AstraZeneca has acquired AlphaCore Pharma, a US-based biotechnology company, which is currently developing a new type of cholesterol medicine. The acquisition was made through AstraZeneca’s MedImmune unit. The financial details of the deal were not disclosed.The British drugmaker’s new chief executive Pascal Soriot had earlier stated that AstraZeneca would be taking on more scientific risks by betting on a new and still unproven approach to cardiovascular medicine under AstraZeneca’s restructuring plan which will also see massive job cuts across its sales and administrative divisions.
AstraZeneca has few experimental compounds for conditions such as cardiovascular and metabolic diseases and oncology and respiratory inflammations. AlphaCore will help fill the lacunae, although it will not deliver any marketable products for many years. Its leading drug candidate ACP-501, a genetically engineered liver-derived enzyme called LCAT, only completed Phase I clinical tests last year. The hope is that ACP-501 will help in the management of cholesterol to reduce the risk of heart attacks and strokes. AlphaCore could also play a role in a rare, hereditary disorder called familial LCAT deficiency in which the LCAT enzyme is absent.
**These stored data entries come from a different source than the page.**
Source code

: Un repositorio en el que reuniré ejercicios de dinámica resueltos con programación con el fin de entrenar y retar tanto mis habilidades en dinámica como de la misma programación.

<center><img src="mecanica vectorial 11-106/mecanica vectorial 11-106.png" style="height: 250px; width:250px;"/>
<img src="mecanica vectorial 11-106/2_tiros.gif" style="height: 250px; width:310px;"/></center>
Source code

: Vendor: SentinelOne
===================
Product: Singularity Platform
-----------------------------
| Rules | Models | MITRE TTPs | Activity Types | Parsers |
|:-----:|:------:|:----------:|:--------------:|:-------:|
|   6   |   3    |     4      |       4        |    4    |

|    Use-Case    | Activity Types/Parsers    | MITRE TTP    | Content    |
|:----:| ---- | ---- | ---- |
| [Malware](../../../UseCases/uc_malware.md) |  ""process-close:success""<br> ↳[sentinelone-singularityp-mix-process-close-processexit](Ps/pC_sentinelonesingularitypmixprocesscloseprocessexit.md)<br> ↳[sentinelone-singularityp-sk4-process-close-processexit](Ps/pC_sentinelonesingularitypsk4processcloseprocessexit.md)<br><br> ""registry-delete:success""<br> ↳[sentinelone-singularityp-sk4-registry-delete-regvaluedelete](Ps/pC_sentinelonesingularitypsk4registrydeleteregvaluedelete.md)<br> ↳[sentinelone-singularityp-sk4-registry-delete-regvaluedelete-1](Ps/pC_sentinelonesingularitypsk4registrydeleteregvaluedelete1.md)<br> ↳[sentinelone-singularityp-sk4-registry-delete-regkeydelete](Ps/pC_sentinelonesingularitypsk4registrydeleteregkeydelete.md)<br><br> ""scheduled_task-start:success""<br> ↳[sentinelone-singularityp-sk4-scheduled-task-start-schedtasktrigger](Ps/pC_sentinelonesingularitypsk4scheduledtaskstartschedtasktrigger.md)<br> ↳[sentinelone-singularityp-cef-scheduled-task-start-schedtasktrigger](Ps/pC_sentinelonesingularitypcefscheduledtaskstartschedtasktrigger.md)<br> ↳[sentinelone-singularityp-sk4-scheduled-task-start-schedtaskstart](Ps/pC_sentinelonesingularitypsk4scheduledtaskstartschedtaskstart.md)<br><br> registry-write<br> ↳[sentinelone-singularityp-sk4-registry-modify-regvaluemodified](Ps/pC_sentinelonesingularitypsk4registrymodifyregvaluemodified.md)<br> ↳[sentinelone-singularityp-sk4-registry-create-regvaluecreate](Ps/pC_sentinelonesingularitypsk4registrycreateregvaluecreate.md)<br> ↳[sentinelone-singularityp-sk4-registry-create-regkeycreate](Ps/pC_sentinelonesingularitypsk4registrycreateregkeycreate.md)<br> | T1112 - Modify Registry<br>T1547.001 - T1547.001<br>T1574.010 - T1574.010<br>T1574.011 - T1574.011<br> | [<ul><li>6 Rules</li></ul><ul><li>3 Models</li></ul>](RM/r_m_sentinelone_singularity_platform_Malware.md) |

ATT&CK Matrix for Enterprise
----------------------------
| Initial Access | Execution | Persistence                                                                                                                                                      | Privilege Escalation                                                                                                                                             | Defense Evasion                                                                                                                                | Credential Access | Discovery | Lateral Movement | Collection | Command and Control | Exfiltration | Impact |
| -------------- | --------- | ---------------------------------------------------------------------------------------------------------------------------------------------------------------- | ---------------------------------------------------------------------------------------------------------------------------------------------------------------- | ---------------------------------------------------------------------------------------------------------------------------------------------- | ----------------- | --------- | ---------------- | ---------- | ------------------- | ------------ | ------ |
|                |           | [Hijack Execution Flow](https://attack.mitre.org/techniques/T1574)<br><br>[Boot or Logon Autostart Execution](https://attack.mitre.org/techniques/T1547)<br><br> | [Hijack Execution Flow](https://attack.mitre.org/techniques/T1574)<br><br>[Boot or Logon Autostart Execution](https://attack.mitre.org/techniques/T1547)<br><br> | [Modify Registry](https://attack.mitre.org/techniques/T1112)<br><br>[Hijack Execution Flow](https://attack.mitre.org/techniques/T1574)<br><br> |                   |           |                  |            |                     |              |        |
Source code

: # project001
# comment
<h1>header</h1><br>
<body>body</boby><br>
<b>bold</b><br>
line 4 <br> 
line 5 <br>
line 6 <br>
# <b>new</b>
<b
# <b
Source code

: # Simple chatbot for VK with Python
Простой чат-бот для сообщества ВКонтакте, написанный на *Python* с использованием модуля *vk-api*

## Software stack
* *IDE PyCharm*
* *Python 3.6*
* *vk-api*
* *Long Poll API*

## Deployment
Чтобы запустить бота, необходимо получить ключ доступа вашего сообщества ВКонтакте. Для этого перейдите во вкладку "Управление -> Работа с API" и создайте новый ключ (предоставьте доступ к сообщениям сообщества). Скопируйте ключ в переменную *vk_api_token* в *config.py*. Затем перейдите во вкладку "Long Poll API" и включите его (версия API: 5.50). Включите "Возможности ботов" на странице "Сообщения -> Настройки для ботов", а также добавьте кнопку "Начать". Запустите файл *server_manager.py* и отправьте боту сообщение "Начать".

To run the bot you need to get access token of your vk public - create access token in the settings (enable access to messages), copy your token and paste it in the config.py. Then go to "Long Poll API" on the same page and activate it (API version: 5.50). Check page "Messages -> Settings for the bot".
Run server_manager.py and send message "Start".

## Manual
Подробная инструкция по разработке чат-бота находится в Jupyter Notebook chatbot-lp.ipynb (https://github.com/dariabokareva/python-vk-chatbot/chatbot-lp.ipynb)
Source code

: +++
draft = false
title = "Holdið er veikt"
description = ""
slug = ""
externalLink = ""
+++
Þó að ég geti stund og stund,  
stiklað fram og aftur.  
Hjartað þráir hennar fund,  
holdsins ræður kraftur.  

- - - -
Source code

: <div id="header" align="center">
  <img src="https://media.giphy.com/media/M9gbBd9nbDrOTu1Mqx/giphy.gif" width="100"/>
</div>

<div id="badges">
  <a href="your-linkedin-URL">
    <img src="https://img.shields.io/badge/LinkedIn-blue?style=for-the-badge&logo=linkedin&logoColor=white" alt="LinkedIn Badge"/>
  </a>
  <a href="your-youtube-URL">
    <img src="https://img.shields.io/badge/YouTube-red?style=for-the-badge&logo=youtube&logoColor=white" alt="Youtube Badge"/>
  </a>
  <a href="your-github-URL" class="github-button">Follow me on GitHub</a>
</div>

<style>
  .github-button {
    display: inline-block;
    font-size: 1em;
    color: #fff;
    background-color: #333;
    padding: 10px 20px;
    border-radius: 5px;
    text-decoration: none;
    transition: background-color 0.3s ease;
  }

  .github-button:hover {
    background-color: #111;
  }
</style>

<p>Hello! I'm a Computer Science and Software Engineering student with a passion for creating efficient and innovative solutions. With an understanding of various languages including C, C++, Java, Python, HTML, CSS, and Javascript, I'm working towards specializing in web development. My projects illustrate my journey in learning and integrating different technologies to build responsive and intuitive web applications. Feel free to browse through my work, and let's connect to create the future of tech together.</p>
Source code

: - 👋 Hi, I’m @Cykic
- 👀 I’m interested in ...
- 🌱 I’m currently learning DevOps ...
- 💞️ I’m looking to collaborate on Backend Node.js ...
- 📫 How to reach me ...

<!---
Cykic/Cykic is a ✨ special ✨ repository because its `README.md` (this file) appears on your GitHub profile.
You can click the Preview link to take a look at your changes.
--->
Last month, AstraZeneca revealed it paid $240 million (£158.8 million) to Moderna Therapeutics to access its know-how in manipulating RNA, or ribonucleic acid, which helps create proteins inside cells, which is another example of Pascal Soriot placing a bet on new science. Pascal Soriot had said that he intends to build up the company’s sparse drug pipeline by entering into more deals with outside partners as he tries to restock its product portfolio following a wave of patent expiries. The restructuring plan will cost AstraZeneca $2.3bn (£1.53bn) and involve shedding one in 10 jobs. At the end of AstraZeneca’s acquisition process, Pascal Soriot aims to have a more focused drug research machine, better equipped to deal with cutting-edge science.